Four months later, the world watched as Afghans desperate for a way out of their Taliban-controlled country fell from a C-17. On Aug. 26, US forces suffered their deadliest attack in Afghanistan in a decade. Crowds of refugees were left behind as the last military aircraft took off from Kabul Aug. 30, leaving a humanitarian disaster in its wake.
In a new Netflix documentary series, Turning Point: 9/11 and the War on Terror, the calamitous end to America’s longest war stands as a warning against foreign policies with no clear objectives.
Biden’s inaccurate assessments from April 24 are preserved in the final episode of the five-part series that examines the attacks on Sept. 11, 2001, and America’s 20-year response. The clip from Biden’s address is one of many of the series’ uncomfortable reminders of how wrong all four presiding US presidents were about the Global War on Terror.
Shot and edited in a way that mimics trendy true-crime shows, with a strings-heavy score and lots of aerial establishing shots, Turning Point is an engaging yet somber reflection on what it felt like to be American in the shadow of 9/11 and how the hasty US response led to two decades of failed foreign policy in the Middle East.
Each episode of the five-part series opens with found-footage-style video from Sept. 11, 2001. There are no new revelations, but the way director Brian Knappenberger combines the footage with survivors’ interviews packs an emotional punch few documentaries about the tragedy have pulled off. The events of 9/11 are told chronologically during each episode’s introduction, while the remainders of the five segments are dedicated to covering the Global War on Terror.
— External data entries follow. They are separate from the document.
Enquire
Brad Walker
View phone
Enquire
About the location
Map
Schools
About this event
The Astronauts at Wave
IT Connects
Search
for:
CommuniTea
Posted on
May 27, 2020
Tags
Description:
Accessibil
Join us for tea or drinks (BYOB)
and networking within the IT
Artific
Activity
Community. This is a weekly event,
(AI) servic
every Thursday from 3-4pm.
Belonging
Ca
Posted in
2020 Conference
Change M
Turning Point examines the last 20 years critically, warning against the dangers of allowing a lust for revenge to determine foreign policy strategies. When Rep. Barbara Lee describes getting thousands of death threats for being the sole dissenting vote against military action in the days following 9/11, Knappenberger uses her plea to make audiences with the gift of hindsight shift uneasily in their seats. Watching video from May 1, 2003, in which then-President George W. Bush stands on the deck of the USS Abraham Lincoln to claim the mission accomplished in Iraq and Rumsfeld declares victory in Afghanistan, it’s heartbreaking to know the statements were mere publicity stunts followed by thousands more US troops killed in action.
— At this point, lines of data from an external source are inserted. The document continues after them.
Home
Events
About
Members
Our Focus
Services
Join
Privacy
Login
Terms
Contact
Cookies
The series includes interviews with key figures from America’s role in the Middle East, including mujahedeen leaders Gulbuddin Hekmatyar and Ismail Khan; intelligence operatives Milton Bearden and Ali Soufan; and Gen. David Petraeus, the former commander of the International Security Assistance Force in Afghanistan and former director of the CIA. Each notable figure adds a sense of legitimacy to Turning Point that other 9/11 films and series lack.
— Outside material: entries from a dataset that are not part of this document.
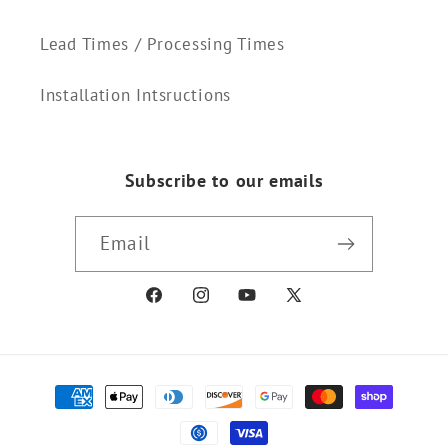
Lead Times / Processing Times
Installation Intsructions
Subscribe to our emails
Email
Facebook
Instagram
YouTube
X
(Twitter)
Payment
methods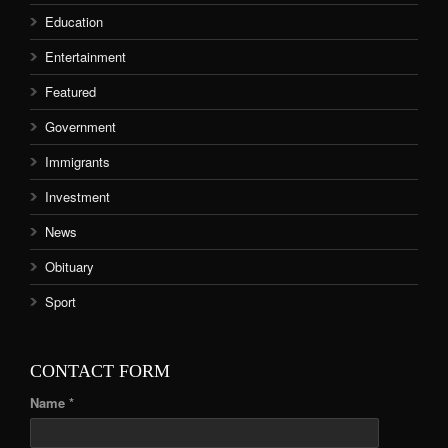
Education
Entertainment
Featured
Government
Immigrants
Investment
News
Obituary
Sport
CONTACT FORM
Name *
Juxtaposed with the recognizable names are interviews with 9/11 first responders and service members who fought in Iraq and Afghanistan. Knappenberger selects stories like that of Gregory Frederick — an engineer working in the Marriott World Trade Center on Sept. 11 who saved two disabled women unable to escape ground zero on their own — to highlight the good that took place in the middle of so much disaster.
“I hope what we don’t forget about 9/11 is how our country tried to come together on 9/11 to help each other,” retired New York City Fire Department Capt. Brenda Berkman says in the final episode, choking back her emotions. “This was before we decided we were going to retaliate or take action against whoever was responsible. We have so many lessons we can learn from 9/11, but we should not think that hate is ever a good response. It’s only love. That’s it.”
With Turning Point, Knappenberger reflects on the terrorist attack that launched America into its longest war and succeeds in creating an honest criticism of the nation’s apparent lack of direction in Iraq and Afghanistan while simultaneously praising the men and women who bore the brunt of America’s failure in foreign policy.